Find each line in the records below that contains the word "with", and copy it out.

Records excerpted from a collection
———
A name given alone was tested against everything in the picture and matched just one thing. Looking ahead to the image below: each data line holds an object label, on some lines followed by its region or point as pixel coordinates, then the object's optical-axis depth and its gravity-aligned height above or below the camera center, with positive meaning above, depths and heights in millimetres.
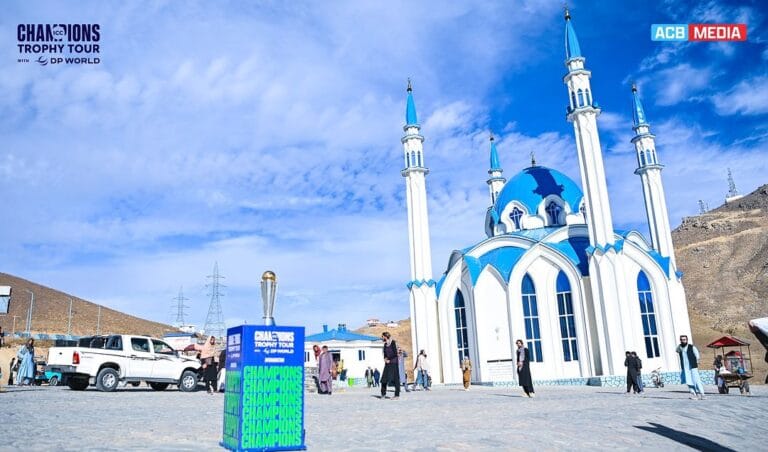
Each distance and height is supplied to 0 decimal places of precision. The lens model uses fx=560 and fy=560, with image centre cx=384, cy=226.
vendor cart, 15703 -830
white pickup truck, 17578 +318
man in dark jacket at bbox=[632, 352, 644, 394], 17430 -663
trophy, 7160 +948
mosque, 26797 +3611
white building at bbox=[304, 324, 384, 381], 43375 +1099
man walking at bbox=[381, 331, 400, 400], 15917 -70
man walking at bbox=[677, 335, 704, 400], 13945 -368
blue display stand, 6422 -252
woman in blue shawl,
———
## Response to this exercise
A name given alone was tested against everything in the picture and matched just one thing. Looking ahead to the image below: each data line holds an object label, on some lines followed by its region or point as pixel coordinates, then the object's optical-axis depth and its gravity-aligned height above or below the camera center, with positive meaning above, depths and heights in millimetres.
Each distance and height is supplied to 0 decimal places of precision. The lens model uses fx=560 and fy=560, with image centre cx=384, cy=226.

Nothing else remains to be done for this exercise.